Task brief — Reproduce all lines of the records below, replacing every occurrence of "Fsjes" with "FSJES" and leaving everything else unchanged. Omit the pictures from the output.

Extracted page text data:
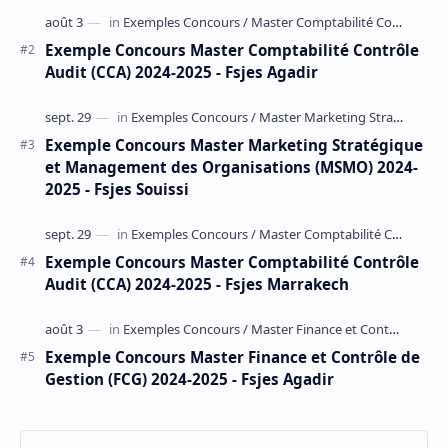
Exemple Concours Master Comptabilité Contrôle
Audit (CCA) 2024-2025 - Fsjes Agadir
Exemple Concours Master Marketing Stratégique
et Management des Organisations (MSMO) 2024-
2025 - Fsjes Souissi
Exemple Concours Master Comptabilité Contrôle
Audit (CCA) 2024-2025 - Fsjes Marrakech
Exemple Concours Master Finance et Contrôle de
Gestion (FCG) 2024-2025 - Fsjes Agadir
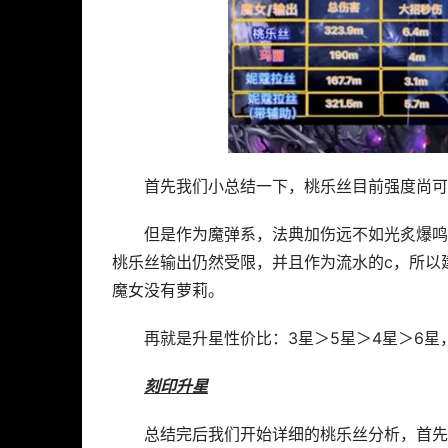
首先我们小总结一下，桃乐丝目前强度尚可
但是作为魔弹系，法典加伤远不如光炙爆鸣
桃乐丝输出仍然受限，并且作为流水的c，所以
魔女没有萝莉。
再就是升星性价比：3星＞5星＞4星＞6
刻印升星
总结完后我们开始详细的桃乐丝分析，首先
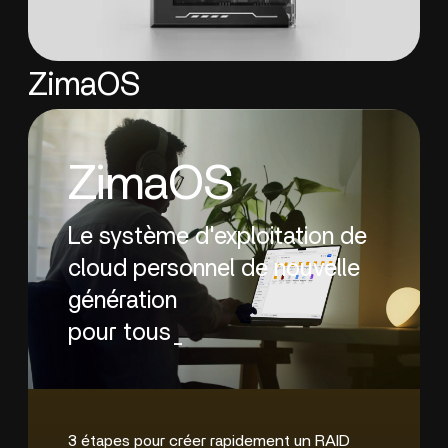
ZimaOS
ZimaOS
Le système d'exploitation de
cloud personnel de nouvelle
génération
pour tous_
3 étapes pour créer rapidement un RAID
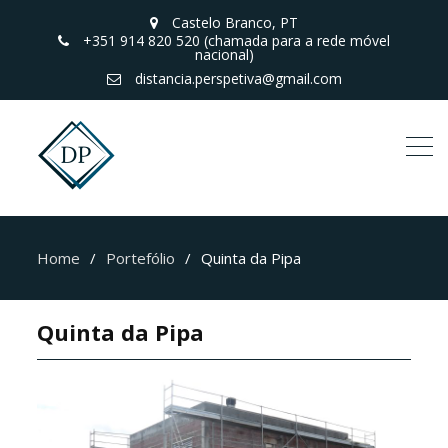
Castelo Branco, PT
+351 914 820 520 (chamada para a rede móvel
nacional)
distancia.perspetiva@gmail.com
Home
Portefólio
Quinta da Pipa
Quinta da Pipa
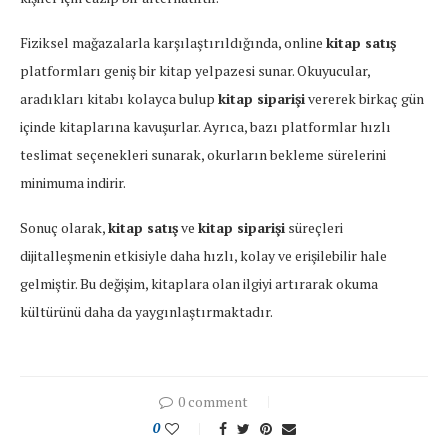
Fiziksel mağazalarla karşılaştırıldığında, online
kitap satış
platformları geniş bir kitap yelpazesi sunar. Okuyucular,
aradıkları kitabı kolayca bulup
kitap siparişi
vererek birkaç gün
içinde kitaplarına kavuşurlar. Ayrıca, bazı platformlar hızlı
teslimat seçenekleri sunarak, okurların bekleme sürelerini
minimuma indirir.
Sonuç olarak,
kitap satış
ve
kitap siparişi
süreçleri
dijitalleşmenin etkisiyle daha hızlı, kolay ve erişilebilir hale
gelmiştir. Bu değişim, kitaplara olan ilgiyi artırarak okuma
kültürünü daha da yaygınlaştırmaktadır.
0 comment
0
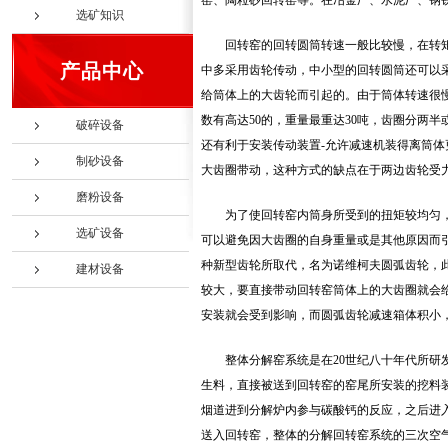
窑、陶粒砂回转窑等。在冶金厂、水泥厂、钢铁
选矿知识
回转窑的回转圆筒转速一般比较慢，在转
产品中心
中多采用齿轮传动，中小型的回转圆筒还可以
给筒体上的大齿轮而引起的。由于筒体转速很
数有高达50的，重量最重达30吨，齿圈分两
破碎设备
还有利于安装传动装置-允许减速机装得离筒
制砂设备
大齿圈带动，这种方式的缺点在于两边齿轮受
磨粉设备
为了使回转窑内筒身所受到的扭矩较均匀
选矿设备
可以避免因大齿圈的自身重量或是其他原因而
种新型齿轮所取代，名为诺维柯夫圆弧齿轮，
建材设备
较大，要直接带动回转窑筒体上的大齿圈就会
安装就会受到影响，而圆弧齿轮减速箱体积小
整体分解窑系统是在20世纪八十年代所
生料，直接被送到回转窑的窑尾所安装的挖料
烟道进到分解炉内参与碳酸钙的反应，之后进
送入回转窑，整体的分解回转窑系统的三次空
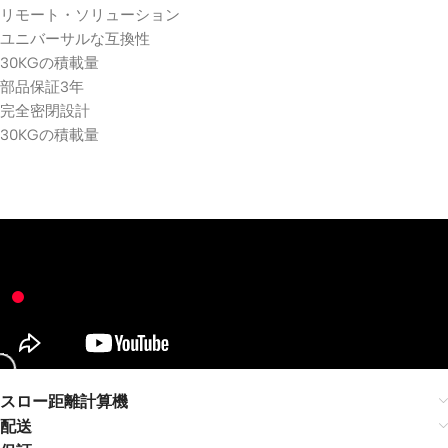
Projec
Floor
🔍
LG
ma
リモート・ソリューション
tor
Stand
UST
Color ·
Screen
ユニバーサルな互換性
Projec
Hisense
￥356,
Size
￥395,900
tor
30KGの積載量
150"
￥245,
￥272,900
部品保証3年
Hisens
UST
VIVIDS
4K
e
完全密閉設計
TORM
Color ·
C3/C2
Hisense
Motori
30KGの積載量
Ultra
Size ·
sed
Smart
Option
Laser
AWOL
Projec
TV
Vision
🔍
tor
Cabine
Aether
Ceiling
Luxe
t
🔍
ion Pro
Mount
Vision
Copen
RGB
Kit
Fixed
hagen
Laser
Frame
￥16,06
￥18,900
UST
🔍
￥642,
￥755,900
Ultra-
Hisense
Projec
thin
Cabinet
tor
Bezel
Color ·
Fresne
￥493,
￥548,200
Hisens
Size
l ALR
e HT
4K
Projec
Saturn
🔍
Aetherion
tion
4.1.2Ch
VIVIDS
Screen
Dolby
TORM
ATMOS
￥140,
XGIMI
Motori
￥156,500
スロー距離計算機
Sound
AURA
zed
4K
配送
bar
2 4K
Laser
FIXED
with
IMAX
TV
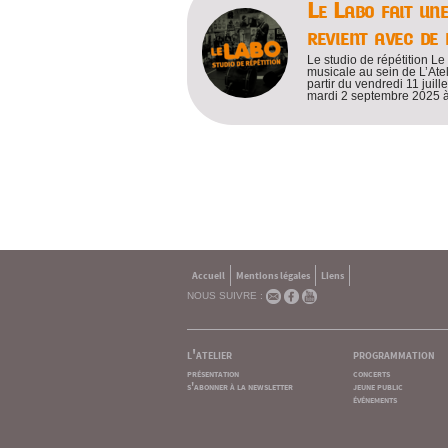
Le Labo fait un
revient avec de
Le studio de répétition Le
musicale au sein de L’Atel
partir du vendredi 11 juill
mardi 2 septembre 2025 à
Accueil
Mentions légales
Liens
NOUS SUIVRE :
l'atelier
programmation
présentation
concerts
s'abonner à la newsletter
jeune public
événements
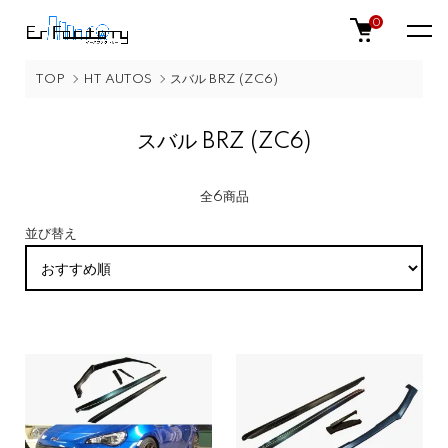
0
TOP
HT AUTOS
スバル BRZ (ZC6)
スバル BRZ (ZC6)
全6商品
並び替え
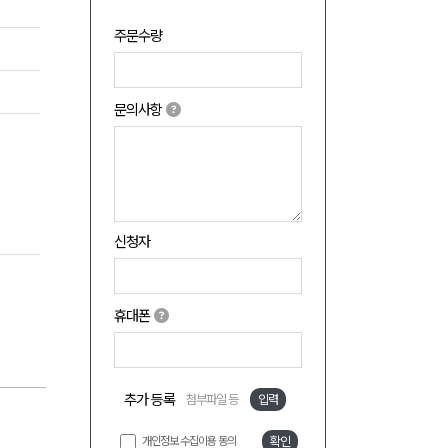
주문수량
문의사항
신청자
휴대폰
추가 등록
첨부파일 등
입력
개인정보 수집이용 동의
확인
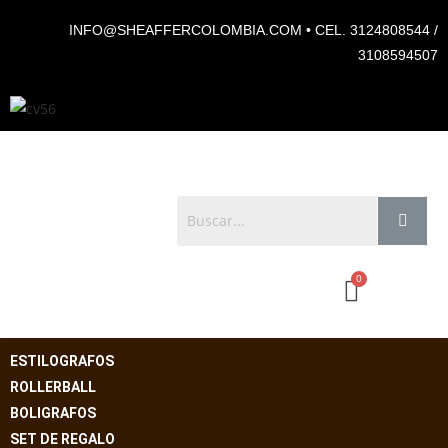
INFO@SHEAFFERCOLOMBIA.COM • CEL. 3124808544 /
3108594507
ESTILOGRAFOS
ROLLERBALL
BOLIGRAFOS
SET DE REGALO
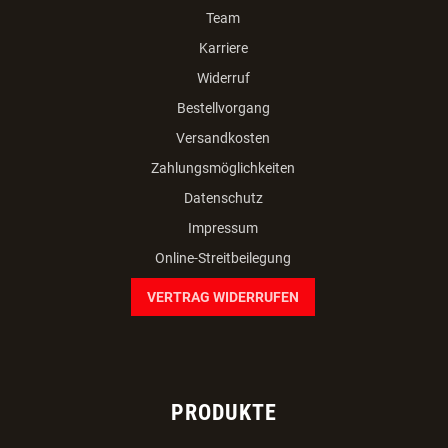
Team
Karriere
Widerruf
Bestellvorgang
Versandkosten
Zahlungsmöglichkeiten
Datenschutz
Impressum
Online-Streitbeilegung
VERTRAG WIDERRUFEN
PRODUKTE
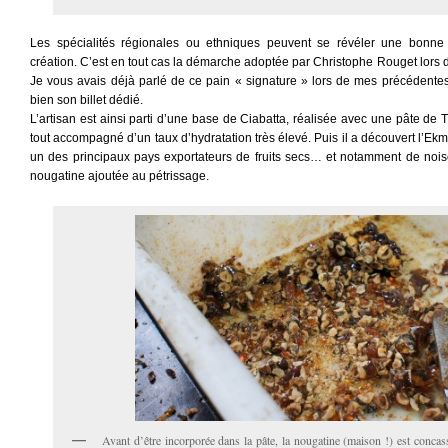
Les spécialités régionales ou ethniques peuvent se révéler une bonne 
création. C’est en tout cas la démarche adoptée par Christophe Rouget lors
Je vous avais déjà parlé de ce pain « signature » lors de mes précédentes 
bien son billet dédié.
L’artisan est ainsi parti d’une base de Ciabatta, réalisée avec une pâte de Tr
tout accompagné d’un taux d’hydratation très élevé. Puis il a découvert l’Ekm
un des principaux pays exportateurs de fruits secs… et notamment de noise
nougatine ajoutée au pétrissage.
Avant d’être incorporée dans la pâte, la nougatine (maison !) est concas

Task response —
Exemple Concours Master Comptabilité Contrôle
Audit (CCA) 2024-2025 - FSJES Agadir
Exemple Concours Master Marketing Stratégique
et Management des Organisations (MSMO) 2024-
2025 - FSJES Souissi
Exemple Concours Master Comptabilité Contrôle
Audit (CCA) 2024-2025 - FSJES Marrakech
Exemple Concours Master Finance et Contrôle de
Gestion (FCG) 2024-2025 - FSJES Agadir
首先我们小总结一下，桃乐丝目前强度尚可
但是作为魔弹系，法典加伤远不如光炙爆鸣
桃乐丝输出仍然受限，并且作为流水的c，所以
魔女没有萝莉。
再就是升星性价比：3星＞5星＞4星＞6
刻印升星
总结完后我们开始详细的桃乐丝分析，首先
ZimaOS
ZimaOS
Le système d'exploitation de
cloud personnel de nouvelle
génération
pour tous_
3 étapes pour créer rapidement un RAID
Castelo Branco, PT
+351 914 820 520 (chamada para a rede móvel
nacional)
distancia.perspetiva@gmail.com
Home
Portefólio
Quinta da Pipa
Quinta da Pipa
Fiziksel mağazalarla karşılaştırıldığında, online
kitap satış
platformları geniş bir kitap yelpazesi sunar. Okuyucular,
aradıkları kitabı kolayca bulup
kitap siparişi
vererek birkaç gün
içinde kitaplarına kavuşurlar. Ayrıca, bazı platformlar hızlı
teslimat seçenekleri sunarak, okurların bekleme sürelerini
minimuma indirir.
Sonuç olarak,
kitap satış
ve
kitap siparişi
süreçleri
dijitalleşmenin etkisiyle daha hızlı, kolay ve erişilebilir hale
gelmiştir. Bu değişim, kitaplara olan ilgiyi artırarak okuma
kültürünü daha da yaygınlaştırmaktadır.
0 comment
0
窑、陶粒砂回转窑等。在冶金厂、水泥厂、钢铁
选矿知识
回转窑的回转圆筒转速一般比较慢，在转
产品中心
中多采用齿轮传动，中小型的回转圆筒还可以
给筒体上的大齿轮而引起的。由于筒体转速很
数有高达50的，重量最重达30吨，齿圈分两
破碎设备
还有利于安装传动装置-允许减速机装得离筒
制砂设备
大齿圈带动，这种方式的缺点在于两边齿轮受
磨粉设备
为了使回转窑内筒身所受到的扭矩较均匀
选矿设备
可以避免因大齿圈的自身重量或是其他原因而
种新型齿轮所取代，名为诺维柯夫圆弧齿轮，
建材设备
较大，要直接带动回转窑筒体上的大齿圈就会
安装就会受到影响，而圆弧齿轮减速箱体积小
整体分解窑系统是在20世纪八十年代所
生料，直接被送到回转窑的窑尾所安装的挖料
烟道进到分解炉内参与碳酸钙的反应，之后进
送入回转窑，整体的分解回转窑系统的三次空
Projec
Floor
🔍
LG
ma
リモート・ソリューション
tor
Stand
UST
Color ·
Screen
ユニバーサルな互換性
Projec
Hisense
￥356,
Size
￥395,900
tor
30KGの積載量
150"
￥245,
￥272,900
部品保証3年
Hisens
UST
VIVIDS
4K
e
完全密閉設計
TORM
Color ·
C3/C2
Hisense
Motori
30KGの積載量
Ultra
Size ·
sed
Smart
Option
Laser
AWOL
Projec
TV
Vision
🔍
tor
Cabine
Aether
Ceiling
Luxe
t
🔍
ion Pro
Mount
Vision
Copen
RGB
Kit
Fixed
hagen
Laser
Frame
￥16,06
￥18,900
UST
🔍
￥642,
￥755,900
Ultra-
Hisense
Projec
thin
Cabinet
tor
Bezel
Color ·
Fresne
￥493,
￥548,200
Hisens
Size
l ALR
e HT
4K
Projec
Saturn
🔍
Aetherion
tion
4.1.2Ch
VIVIDS
Screen
Dolby
TORM
ATMOS
￥140,
XGIMI
Motori
￥156,500
スロー距離計算機
Sound
AURA
zed
4K
配送
bar
2 4K
Laser
FIXED
with
IMAX
TV
Le Labo fait un
revient avec de
Le studio de répétition Le
musicale au sein de L’Atel
partir du vendredi 11 juill
mardi 2 septembre 2025 à
Accueil
Mentions légales
Liens
NOUS SUIVRE :
l'atelier
programmation
présentation
concerts
s'abonner à la newsletter
jeune public
événements
0
TOP
HT AUTOS
スバル BRZ (ZC6)
スバル BRZ (ZC6)
全6商品
並び替え
주문수량
문의사항
신청자
휴대폰
추가 등록
첨부파일 등
입력
개인정보 수집이용 동의
확인
INFO@SHEAFFERCOLOMBIA.COM • CEL. 3124808544 /
3108594507
ESTILOGRAFOS
ROLLERBALL
BOLIGRAFOS
SET DE REGALO
Team
Karriere
Widerruf
Bestellvorgang
Versandkosten
Zahlungsmöglichkeiten
Datenschutz
Impressum
Online-Streitbeilegung
VERTRAG WIDERRUFEN
PRODUKTE
Les spécialités régionales ou ethniques peuvent se révéler une bonne 
création. C’est en tout cas la démarche adoptée par Christophe Rouget lors
Je vous avais déjà parlé de ce pain « signature » lors de mes précédentes 
bien son billet dédié.
L’artisan est ainsi parti d’une base de Ciabatta, réalisée avec une pâte de Tr
tout accompagné d’un taux d’hydratation très élevé. Puis il a découvert l’Ekm
un des principaux pays exportateurs de fruits secs… et notamment de noise
nougatine ajoutée au pétrissage.
Avant d’être incorporée dans la pâte, la nougatine (maison !) est concas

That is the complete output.